The team published a detailed analysis of the bug on GitHub.
“Heterogeneous computing can only maintain the workload that it can sustain,” said Ben Shatz, one of its authors.
“It is always going to take the worst case scenario, and if you remove it from the cluster, the worst-case scenario is going to be that you will see less CPU usage.”
The researchers discovered the flaw after they ran their HPC cluster with Apache Storm running on a single instance of HPC on Demand.
This means that Apache Storm’s application will use a large portion of the CPU that is already available on the cluster when the cluster is run as a cluster of many instances.
The researcher notes that Apache HPS, Apache Storm as well, could be affected by the bug, and that HPC would still be able to maintain a consistent load despite the reduced CPU usage.

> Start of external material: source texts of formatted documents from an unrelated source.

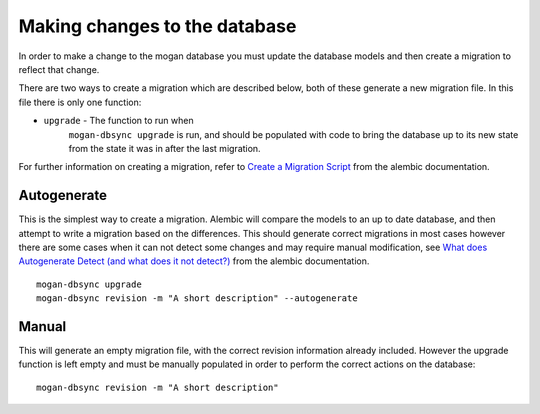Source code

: ==============================
Making changes to the database
==============================

In order to make a change to the mogan database you must update the database
models and then create a migration to reflect that change.

There are two ways to create a migration which are described below, both of
these generate a new migration file. In this file there is only one function:

* ``upgrade`` - The function to run when
    ``mogan-dbsync upgrade`` is run, and should be populated with
    code to bring the database up to its new state from the state it was in
    after the last migration.

For further information on creating a migration, refer to
`Create a Migration Script`_ from the alembic documentation.

Autogenerate
------------

This is the simplest way to create a migration. Alembic will compare the models
to an up to date database, and then attempt to write a migration based on the
differences. This should generate correct migrations in most cases however
there are some cases when it can not detect some changes and may require
manual modification, see `What does Autogenerate Detect (and what does it not
detect?)`_ from the alembic documentation.

::

    mogan-dbsync upgrade
    mogan-dbsync revision -m "A short description" --autogenerate

Manual
------

This will generate an empty migration file, with the correct revision
information already included. However the upgrade function is left empty
and must be manually populated in order to perform the correct actions on
the database::

    mogan-dbsync revision -m "A short description"

.. _Create a Migration Script: http://alembic.zzzcomputing.com/en/latest/tutorial.html#create-a-migration-script
.. _What does Autogenerate Detect (and what does it not detect?): http://alembic.zzzcomputing.com/en/latest/autogenerate.html#what-does-autogenerate-detect-and-what-does-it-not-detect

The issue can be exploited to perform denial-of-service attacks against a large server, because the schedulers are often used for workloads that require more than one worker to perform tasks simultaneously.
It is possible to fix the problem by removing HPC’s “HPS scheduler” from Apache Storm in the Heterogene Computing stack.
Apache Storm can be configured to perform automatic, per-server performance checks, which will be enforced by the HPS scheduler when it is running.
The HPC team has posted patches to fix this issue in the next few days.